On a jamais vraiment parlé de musique ici. Ou très rapidement.  Je vous ai fait un top 10 de mes sons rap. Parce que le rapb est la musique de j’écoute au quotidien. J’aime découvrir de nouveaux artistes.

Pour ce premier top 10, on reste dans l’hexagone Il y a de l’intemporel, de mainstream, de la découverte,  du « je sais pas pourquoi je le kiffe ce morceau » et du « je peux l’écouter 100 fois en repeat je ne m’en lasserai jamais ».

Je suis plutôt de ceux qui disent que le rap c’était mieux avant. mais je ne me ferme pas à la nouveauté. D’où ce top 10 de mes sons rap français.

  1. Gradur, Rosa

L’homme au bobo a sorti un petit truc qui passe tout seul. Un beat entraînant, des paroles qui restent en tête et que l’on se surprend à entonner. Une histoire de lova lova. Bim ! en boucle dans mes oreilles.

alternative : Tu crois que je mens, On est pas tout seul feat Ixzo

2. PNL, Mowgli

PNL est composé de N.O.S et Ademo. Depuis début 2015 le phénomène « Peace N Lovés » ne fait que s’amplifier. un groupe à surveiller de très près.

alternative : Simba, Le monde ou rien

3. Keny Arkana, Vie d’artiste

Dans le monde du rap les femmes sont rares. Mais Keny Arkana déchire tout. Nul besoin de parler, écoutez seulement.

alternative : La mère des enfants perdus, Fille du vent

4. SCH, Massimo

On m’a fait découvrir SCH. Je trouve son rap surprenant, empreint de noirceur.

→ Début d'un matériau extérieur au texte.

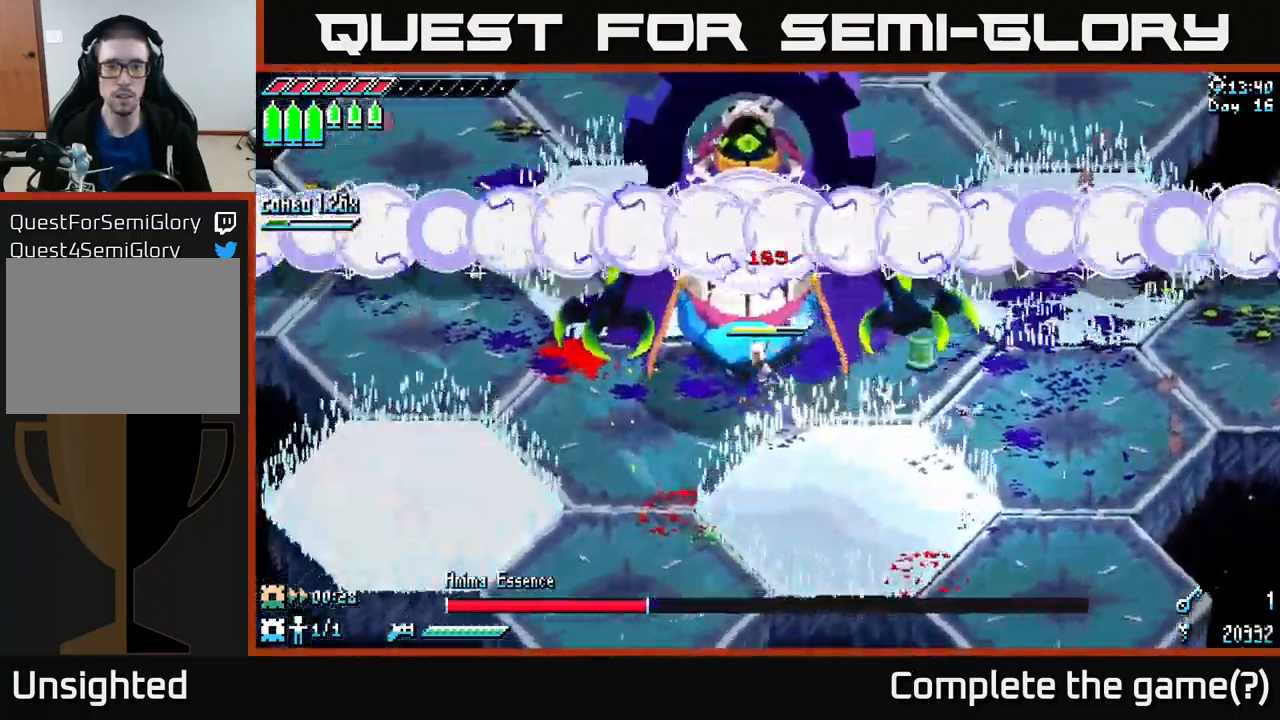
{"buttons": [], "left_stick": "center", "right_stick": "center", "events": [[217, "R2", "down"], [234, "left_stick", "up-left"], [367, "R2", "up"], [384, "left_stick", "center"]]}
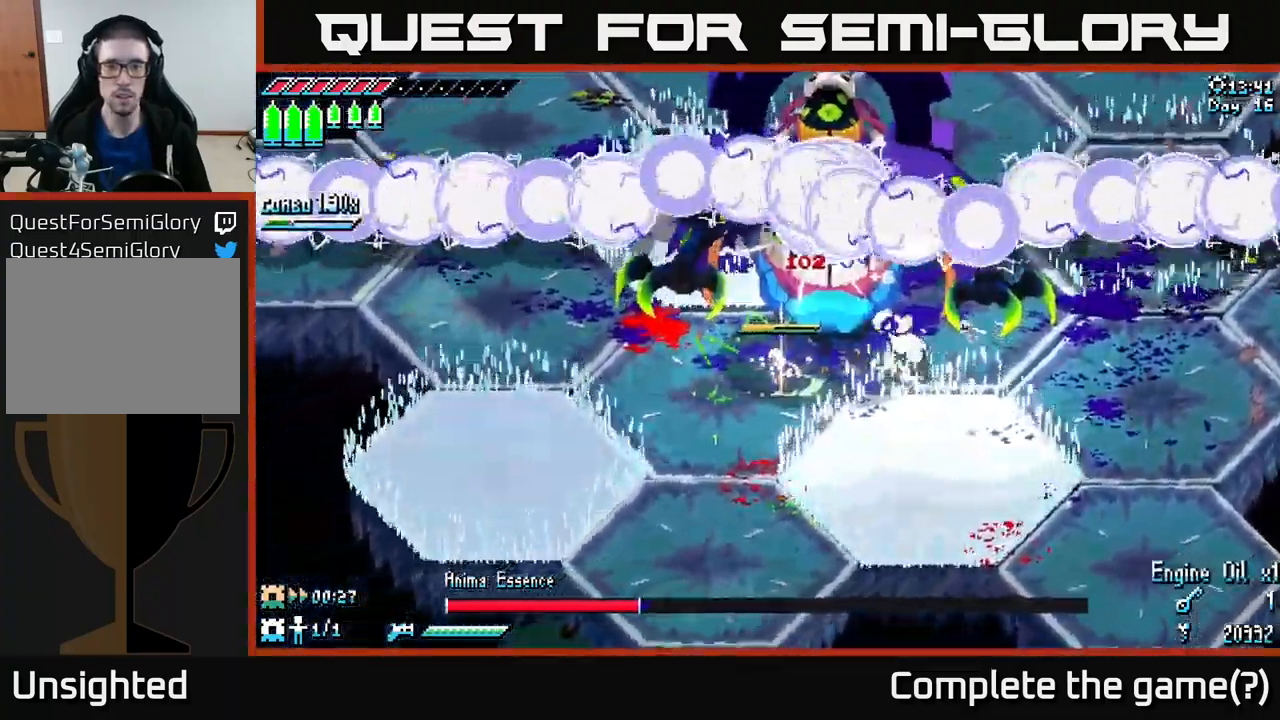
{"buttons": ["X"], "left_stick": "down-left", "right_stick": "center", "events": [[34, "left_stick", "down"], [100, "left_stick", "down-left"], [234, "left_stick", "up"], [267, "R2", "down"], [367, "left_stick", "down-left"], [384, "R2", "up"], [467, "X", "down"]]}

Certains disent de lui qu’il est l’étoile montante du rap. on verra artiste à suivre.

alternative : Gomorra

5. Médine, Reboot

Celui qui trouve que le rap a quelque chose de romantique est à mes yeux et de loin le meilleur sur la scène rap. Engagé, belle plume, réflexion. Perfection.

alternative : Biopic feat Kayna Samet, Home feat Nassi

6. 113, Princes de la ville

Ce son me donne envie de chausser mes baskets et d’aller conquérir le monde. un groupe intemporel. Un son intemporel.

alternative : Marginal

7. Sniper, Trait pour trait

Un autre groupe intemporel. A l’époque où le rap ne parlait pas de fesses et de p**** à se faire…Nostalgie

alternative : Sans repères, Brûle

8. Mafia k’1 fry, Au bon vieux temps

Un concentré de rappeurs talentueux. Un collectif de fou. Des morceaux de fou.

alternative : On a pas fini, Thug life

9. Nekfeu, Égérie

Quand on a commencé à parler de 1995, j’ai toujours dit que Nekfeu aller percé en solo plus facilement que les autres. J’ai eu raison. Il n’est pas le plus talentueux (écoutez Alpha Wann et vous verrez), mais il a un charisme et une jolie plume.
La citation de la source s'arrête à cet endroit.